ポアロは、スペイン櫃事件の新聞記事に興味を示し、自ら調査に乗り出します。その事件とは、リッチ少佐がクレイトン夫妻、スペンス夫妻、マクラレン中佐を招いて開いたパーティで起こりました。急な用事でスコットランドへ出掛けたはずのクレイトン氏が櫃の中で死体となって発見されたのです。状況からリッチ少佐が犯人として疑われますが、疑問を抱いたポアロは順番に関係者から話を聞くことに。するとスペンス夫人が「オセロ」の人間関係を持ち出します。オセロOthelloとは、言わずと知れたウィリアム・シェイクスピアの四大悲劇のひとつ。1602年ごろに書かれたとされ、正式な題名は”The Tragedy of Othello, the Moor of Venice”「ヴェニスのムーア人、オセロの悲劇」です。実はオセロを理解するためには、「ヴェニスのムーア人」の部分をよく知る必要があります。ムーア人というのは、もともとマグレブ(モロッコやアルジェリアなどの北アフリカの広い地域)の人々のことでしたが、その後イベリア半島に侵入して王国を築いていたイスラム教徒を指すようになります。1492年の王国滅亡後は、広くアラブ系、アフリカ系の人々をいわば差別的に総称する意味になっていったようです。ちなみにコルシカとサルデーニャの旗には、ムーア人の横顔が描かれています。何を象徴するのかは諸説あり。

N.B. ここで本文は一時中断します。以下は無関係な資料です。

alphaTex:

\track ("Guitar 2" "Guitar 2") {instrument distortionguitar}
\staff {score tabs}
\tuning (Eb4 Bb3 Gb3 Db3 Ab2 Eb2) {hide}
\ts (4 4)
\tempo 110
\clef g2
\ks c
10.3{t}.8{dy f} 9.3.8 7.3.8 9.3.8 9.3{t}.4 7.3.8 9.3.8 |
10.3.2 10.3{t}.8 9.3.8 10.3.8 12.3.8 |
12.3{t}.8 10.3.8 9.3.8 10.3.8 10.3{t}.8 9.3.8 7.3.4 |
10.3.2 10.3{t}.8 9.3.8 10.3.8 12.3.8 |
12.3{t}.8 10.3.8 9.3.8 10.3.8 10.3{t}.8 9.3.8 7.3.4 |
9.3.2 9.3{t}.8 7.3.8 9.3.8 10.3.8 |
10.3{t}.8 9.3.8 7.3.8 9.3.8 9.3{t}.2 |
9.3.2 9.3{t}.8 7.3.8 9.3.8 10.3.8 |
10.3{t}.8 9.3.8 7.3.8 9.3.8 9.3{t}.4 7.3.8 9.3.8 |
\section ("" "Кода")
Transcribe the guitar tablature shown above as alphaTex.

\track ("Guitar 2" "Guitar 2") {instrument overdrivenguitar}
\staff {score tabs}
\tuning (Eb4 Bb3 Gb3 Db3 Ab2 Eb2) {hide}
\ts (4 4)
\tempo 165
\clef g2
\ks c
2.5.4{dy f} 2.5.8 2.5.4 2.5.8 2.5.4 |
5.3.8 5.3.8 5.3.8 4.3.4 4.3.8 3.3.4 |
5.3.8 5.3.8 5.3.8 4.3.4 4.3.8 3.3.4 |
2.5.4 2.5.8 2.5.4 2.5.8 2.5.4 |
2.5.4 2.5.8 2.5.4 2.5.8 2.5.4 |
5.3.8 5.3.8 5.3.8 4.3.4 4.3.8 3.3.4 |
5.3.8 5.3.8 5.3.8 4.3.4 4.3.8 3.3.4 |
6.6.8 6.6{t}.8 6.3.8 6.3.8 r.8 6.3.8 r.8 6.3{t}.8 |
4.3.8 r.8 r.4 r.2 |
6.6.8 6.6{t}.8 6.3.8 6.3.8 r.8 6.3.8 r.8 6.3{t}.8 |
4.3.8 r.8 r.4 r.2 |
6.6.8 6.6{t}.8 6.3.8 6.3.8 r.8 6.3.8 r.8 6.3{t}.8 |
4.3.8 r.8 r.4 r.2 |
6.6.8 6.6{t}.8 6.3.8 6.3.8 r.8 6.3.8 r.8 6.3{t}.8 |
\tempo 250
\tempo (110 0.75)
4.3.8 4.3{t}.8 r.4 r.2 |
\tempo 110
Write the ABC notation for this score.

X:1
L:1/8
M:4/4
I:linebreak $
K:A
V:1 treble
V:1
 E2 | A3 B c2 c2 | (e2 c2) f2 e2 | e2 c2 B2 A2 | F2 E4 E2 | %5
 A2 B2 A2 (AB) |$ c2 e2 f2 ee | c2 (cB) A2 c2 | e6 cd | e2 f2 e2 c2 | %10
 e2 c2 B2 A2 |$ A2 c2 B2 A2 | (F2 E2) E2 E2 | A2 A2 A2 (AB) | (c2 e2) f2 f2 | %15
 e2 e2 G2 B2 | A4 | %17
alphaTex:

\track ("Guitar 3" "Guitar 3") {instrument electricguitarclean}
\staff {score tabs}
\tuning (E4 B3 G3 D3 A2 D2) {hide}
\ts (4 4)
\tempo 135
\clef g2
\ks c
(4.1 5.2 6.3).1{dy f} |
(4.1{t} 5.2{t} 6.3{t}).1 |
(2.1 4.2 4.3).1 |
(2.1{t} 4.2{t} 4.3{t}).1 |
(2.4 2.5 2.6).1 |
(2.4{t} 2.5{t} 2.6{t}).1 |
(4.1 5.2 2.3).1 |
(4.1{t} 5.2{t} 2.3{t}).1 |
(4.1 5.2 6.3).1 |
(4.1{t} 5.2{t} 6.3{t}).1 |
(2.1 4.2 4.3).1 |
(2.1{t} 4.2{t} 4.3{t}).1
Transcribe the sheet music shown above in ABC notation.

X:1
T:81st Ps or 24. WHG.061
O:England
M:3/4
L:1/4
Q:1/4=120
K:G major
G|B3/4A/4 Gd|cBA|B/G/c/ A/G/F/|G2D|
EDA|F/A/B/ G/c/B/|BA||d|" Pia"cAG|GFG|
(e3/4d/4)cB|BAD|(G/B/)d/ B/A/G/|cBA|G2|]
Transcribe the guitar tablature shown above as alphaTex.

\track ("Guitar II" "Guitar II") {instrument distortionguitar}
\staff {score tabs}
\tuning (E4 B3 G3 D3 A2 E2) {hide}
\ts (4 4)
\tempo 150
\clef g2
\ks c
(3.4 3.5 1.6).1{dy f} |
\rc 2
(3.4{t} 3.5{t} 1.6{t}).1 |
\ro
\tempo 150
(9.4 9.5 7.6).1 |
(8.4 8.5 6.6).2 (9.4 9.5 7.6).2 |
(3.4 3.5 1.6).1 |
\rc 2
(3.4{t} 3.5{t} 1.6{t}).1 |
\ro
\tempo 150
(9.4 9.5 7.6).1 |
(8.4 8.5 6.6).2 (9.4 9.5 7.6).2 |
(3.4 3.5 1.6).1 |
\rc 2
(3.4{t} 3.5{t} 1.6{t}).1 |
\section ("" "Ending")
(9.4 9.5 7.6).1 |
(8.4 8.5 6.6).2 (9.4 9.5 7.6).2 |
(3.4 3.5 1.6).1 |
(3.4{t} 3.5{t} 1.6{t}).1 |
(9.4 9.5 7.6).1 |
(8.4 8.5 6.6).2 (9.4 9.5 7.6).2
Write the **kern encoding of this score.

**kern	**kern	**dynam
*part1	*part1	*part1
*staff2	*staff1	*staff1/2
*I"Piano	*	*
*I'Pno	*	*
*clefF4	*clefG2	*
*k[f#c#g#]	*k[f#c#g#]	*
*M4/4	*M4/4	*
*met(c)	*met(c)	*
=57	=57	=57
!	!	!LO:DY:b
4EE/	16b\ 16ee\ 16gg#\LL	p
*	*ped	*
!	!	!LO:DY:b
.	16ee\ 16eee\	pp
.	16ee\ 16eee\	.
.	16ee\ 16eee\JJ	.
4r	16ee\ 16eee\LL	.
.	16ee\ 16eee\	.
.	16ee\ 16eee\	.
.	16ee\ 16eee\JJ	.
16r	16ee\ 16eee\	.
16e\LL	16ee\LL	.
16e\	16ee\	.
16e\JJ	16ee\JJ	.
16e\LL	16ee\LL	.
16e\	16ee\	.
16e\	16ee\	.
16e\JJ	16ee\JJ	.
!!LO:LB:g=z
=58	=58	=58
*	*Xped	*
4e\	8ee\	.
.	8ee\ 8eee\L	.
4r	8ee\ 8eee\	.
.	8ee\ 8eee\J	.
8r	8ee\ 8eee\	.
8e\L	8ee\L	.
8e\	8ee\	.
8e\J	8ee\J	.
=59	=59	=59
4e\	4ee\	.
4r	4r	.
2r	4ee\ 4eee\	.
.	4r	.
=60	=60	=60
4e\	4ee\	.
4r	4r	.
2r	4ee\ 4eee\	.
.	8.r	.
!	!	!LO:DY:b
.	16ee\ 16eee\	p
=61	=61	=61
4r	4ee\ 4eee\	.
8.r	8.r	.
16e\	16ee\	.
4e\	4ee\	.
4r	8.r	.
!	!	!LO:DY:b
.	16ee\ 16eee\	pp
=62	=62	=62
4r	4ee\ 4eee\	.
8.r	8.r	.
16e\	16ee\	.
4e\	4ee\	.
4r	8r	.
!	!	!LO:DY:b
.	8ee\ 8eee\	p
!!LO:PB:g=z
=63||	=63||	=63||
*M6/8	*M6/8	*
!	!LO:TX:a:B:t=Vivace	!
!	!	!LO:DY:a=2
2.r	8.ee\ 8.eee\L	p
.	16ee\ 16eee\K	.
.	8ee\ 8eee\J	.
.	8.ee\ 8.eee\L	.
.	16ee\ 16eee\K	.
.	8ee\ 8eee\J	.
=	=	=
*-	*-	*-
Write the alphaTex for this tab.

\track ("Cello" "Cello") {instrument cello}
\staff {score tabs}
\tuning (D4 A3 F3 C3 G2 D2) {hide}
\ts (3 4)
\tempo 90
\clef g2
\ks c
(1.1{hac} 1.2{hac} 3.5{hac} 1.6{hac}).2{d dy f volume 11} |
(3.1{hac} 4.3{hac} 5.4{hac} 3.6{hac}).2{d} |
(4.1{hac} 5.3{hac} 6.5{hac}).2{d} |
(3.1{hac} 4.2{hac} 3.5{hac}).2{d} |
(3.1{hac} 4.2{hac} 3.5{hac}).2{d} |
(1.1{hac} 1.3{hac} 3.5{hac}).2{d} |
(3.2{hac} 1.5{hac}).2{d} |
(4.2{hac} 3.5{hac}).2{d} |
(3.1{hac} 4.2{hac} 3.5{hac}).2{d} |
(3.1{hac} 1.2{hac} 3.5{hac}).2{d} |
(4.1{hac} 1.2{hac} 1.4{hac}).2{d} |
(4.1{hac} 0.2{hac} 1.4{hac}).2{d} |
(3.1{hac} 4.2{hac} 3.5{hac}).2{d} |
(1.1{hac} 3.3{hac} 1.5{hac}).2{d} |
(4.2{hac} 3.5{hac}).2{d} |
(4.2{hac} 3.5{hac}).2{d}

左:ヴェネツイアのドゥカーレ宮殿・聖マルコの象徴のライオンに跪く統領フォスカリ / 右:コルシカの旗

中世、特にルネサンス期のイタリア半島では都市国家が発展します。大国の支配下に入ったミラノやナポリとは別に、ジェノヴァやフィレンツェ、シエナそれにヴェネツィア(ヴェニス)などが莫大な富を生み出していました。しかし、同時に周辺諸国との争いも絶え間なく、軍事力も備える必要があったのです。そのため古くは十字軍時代から、各地での戦いにおいて経験を重ねた兵士たちを傭兵として雇うことが習慣的に行われていたといわれます。そんな傭兵を率いる隊長はcondottieroコンドッティエーロと呼ばれ、お金だけでなく地位や権力も手に入れました。オセロもそのコンドッティエーロのひとり。ただし、当時のヴェネツィアをはじめとしたイタリアの都市国家で外国人、しかも黒人を軍の司令官に据えたという事実はありません。あくまでもシェイクスピアの創作の世界です。
オセロはオスマン・トルコと激しく争っていたヴェネツィアの軍勢を率いてキプロスへ向かいます。物語の主要な登場人物は、オセロの妻デズデモーナ、副官のキャシオ、それにオセロとキャシオを恨むイアーゴです。スペンス夫人はどのような構図を思い描いたのでしょうか。イチゴの刺繍が施されたハンカチは登場しませんが…。
「オセロ」は名著なので、日本語訳もいくつか読みました。しかし、つくづく残念で仕方ないのが、小田島雄志しかり、福田恆存しかり、松岡和子しかりヴェニスを「公国」と書いているところです。これは大きな間違い。そもそも英語のdukeをそのまま公爵と訳してしまったところに問題があります。これはイタリアでは、dogeドージェつまり共和国の元首や統領のことです。ヴェネツィア(ヴェニス)はその長い歴史の中で公国だったことは一度もなく、7世紀から1000年以上も続いた共和国でした。公国がより大きな権力である王や皇帝に臣従する公爵によって治められているのに対し、共和国は完全な独立国家であるところが決定的な違いです。共和国は自らの手で領土、領海を守護しなければならず、そのための軍隊を整えること、優秀な指揮官を配置することは常に重要課題でした。翻訳者の方々は小生など足元にも及ばないほどの素晴らしい能力をお持ちなので、できれば「歴史」は正しく書いていただきたいと思う次第です。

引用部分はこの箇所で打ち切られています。